Experience has fully proved that sympathy as a civil agent is vague and powerless until caught and chained in logical propositions and coined into law. When every prayer and tear represents a ballot, the mothers of the race will no longer weep in vain over the miseries of their children. The active interest women are taking in all the great questions of the day is in strong contrast with the apathy and indifference in which we found them half a century ago, and the contrast in their condition between now and then is equally marked. Those who inaugurated the movement for woman's enfranchisement, who for long years endured the merciless storm of ridicule and persecution, mourned over by friends, ostracized in social life, scandalized by enemies, denounced by the pulpit, scarified and caricatured by the press, may well congratulate themselves on the marked change in public sentiment which this magnificent gathering of educated women from both hemispheres so triumphantly illustrates....
We, who like the children of Israel, have been wandering in the wilderness of prejudice and ridicule for forty years feel a peculiar tenderness for the young women on whose shoulders we are about to leave our burdens. Although we have opened a pathway to the promised land and cleared up much of the underbrush of false sentiment, logic and rhetoric intertwisted with law and custom, which blocked all avenues in starting, yet there are still many obstacles to be encountered before the rough journey is ended. The younger women are starting with great advantages over us.
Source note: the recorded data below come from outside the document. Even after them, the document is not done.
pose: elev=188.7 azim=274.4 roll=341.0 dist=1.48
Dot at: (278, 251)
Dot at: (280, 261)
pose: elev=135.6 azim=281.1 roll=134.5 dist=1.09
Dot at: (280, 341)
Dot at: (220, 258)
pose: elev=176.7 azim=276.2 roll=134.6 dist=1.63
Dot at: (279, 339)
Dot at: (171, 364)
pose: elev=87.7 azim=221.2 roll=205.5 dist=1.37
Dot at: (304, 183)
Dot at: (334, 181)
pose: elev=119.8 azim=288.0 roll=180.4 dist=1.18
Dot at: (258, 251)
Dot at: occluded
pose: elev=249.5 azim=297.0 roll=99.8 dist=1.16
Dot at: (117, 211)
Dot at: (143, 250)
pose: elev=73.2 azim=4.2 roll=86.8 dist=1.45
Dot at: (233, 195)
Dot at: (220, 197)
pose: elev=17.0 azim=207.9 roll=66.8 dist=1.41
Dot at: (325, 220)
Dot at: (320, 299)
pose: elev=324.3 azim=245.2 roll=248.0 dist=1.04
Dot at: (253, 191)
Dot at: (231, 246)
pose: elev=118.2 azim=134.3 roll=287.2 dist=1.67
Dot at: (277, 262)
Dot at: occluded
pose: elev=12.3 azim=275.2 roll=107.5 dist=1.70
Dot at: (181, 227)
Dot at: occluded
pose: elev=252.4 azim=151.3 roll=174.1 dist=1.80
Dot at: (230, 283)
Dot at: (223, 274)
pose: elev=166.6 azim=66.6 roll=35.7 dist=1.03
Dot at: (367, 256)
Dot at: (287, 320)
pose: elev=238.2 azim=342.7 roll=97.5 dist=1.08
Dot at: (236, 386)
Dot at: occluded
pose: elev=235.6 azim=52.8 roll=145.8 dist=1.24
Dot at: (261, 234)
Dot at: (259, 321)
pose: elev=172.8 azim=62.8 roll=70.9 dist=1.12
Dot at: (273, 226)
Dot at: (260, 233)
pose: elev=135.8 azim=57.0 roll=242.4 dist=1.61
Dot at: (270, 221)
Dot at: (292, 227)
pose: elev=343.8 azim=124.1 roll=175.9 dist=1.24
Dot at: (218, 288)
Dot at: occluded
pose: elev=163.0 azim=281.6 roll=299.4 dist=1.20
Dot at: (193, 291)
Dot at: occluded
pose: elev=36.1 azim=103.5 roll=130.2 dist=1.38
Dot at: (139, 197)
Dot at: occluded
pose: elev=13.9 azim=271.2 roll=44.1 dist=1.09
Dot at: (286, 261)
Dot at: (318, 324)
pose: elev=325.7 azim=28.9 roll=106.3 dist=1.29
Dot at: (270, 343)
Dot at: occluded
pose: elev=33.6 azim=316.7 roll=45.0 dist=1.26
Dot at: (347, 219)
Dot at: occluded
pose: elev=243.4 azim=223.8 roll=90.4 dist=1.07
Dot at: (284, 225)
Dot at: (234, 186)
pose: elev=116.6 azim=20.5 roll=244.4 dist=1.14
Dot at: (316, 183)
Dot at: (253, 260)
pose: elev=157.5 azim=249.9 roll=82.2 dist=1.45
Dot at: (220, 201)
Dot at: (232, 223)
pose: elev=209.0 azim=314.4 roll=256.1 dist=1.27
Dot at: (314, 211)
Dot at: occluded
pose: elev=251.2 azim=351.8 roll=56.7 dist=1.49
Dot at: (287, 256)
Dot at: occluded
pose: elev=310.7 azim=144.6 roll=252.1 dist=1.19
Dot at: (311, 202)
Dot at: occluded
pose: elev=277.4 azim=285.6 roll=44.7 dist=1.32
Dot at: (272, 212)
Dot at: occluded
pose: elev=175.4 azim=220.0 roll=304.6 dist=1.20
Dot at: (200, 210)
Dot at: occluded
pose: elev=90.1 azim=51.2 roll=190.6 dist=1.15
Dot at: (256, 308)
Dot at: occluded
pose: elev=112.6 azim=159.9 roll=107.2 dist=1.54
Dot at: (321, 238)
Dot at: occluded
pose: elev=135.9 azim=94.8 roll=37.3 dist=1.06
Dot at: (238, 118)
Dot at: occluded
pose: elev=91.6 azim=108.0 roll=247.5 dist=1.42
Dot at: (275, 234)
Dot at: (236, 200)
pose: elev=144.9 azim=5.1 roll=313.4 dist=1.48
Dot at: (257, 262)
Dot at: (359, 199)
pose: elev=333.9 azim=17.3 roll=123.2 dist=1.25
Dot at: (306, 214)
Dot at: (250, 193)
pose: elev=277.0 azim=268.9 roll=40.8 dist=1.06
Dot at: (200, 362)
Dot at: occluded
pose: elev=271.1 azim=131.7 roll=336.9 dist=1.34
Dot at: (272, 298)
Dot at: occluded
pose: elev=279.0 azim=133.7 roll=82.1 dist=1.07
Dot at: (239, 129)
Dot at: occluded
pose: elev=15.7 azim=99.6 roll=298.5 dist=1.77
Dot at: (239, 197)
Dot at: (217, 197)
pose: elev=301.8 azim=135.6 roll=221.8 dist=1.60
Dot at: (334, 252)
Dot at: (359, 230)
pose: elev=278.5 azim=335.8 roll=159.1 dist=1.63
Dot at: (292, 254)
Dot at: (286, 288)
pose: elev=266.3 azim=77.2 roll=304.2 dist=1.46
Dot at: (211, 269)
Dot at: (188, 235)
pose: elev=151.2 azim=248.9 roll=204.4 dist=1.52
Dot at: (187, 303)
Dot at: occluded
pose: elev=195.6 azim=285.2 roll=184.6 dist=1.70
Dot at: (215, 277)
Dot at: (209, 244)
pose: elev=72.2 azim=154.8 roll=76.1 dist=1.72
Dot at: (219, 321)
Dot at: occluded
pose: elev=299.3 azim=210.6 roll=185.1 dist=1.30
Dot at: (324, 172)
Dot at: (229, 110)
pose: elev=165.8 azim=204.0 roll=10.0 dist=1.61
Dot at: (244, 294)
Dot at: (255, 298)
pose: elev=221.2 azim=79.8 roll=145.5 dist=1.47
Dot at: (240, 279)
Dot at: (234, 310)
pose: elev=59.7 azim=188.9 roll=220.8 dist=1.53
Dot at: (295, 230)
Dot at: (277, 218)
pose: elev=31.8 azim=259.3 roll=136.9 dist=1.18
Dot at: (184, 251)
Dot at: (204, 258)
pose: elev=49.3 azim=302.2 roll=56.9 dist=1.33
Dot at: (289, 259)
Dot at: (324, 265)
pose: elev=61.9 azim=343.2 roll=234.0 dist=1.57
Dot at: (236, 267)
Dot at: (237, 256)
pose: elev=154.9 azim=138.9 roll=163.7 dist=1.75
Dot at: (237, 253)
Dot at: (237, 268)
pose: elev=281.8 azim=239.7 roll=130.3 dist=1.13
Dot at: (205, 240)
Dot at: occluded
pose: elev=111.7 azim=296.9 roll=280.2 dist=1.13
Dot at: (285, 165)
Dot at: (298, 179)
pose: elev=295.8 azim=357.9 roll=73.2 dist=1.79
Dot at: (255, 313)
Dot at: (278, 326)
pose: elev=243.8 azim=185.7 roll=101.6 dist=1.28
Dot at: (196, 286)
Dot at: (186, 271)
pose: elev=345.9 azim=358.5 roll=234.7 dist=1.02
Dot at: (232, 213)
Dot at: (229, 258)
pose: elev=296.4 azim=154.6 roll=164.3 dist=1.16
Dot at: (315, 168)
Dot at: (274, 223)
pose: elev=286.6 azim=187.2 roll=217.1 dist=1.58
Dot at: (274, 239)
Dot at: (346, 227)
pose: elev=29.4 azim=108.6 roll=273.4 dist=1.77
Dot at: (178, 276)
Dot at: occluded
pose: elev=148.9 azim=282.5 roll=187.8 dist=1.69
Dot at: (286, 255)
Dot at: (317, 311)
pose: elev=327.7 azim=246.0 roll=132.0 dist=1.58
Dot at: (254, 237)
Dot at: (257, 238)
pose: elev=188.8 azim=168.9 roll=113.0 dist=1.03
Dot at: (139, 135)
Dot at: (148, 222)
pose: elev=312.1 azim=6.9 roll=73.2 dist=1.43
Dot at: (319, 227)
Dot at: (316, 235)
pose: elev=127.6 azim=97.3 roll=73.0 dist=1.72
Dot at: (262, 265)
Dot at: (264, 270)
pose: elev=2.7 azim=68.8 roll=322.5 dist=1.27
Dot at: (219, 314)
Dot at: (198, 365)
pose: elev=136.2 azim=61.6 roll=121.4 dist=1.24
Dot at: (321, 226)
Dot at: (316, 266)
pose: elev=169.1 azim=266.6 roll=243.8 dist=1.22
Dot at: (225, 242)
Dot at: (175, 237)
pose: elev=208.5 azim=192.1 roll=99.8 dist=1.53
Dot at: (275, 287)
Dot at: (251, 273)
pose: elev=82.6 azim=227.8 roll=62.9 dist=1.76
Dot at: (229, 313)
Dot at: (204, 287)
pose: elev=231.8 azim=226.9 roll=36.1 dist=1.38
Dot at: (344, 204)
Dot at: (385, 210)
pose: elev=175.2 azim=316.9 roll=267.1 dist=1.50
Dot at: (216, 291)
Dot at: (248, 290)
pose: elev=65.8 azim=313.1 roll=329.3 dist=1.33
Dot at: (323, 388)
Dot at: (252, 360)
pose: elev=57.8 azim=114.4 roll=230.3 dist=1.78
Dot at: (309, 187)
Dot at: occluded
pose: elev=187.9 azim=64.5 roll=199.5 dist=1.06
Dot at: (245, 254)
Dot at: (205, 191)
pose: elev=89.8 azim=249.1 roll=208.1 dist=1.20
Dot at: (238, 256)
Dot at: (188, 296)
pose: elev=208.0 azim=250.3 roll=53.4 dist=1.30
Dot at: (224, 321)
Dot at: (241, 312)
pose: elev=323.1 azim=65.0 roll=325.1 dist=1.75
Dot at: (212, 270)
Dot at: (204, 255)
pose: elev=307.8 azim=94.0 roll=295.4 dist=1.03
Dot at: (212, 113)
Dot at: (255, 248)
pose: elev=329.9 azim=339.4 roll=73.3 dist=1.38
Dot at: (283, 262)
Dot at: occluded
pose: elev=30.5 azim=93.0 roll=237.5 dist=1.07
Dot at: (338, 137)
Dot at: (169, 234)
They have the results of our experience; they have superior opportunities for education; they will find a more enlightened public sentiment for discussion; they will have more courage to take the rights which belong to them. Hence we may look to them for speedy conquests. When we think of the vantage-ground woman holds to-day, in spite of all the artificial obstacles placed in her way, we are filled with wonder as to what the future mothers of the race will be when free to have complete development.
Thus far women have been the mere echoes of men. Our laws and constitutions, our creeds and codes, and the customs of social life are all of masculine origin. The true woman is as yet a dream of the future. A just government, a humane religion, a pure social life await her coming....
At the close of this address Miss Anthony presented greetings from the Woman's Liberal Association of Bristol, England, signed by many distinguished names; from the Woman Suffrage Association of Norway, and from a number of prominent women in Dublin.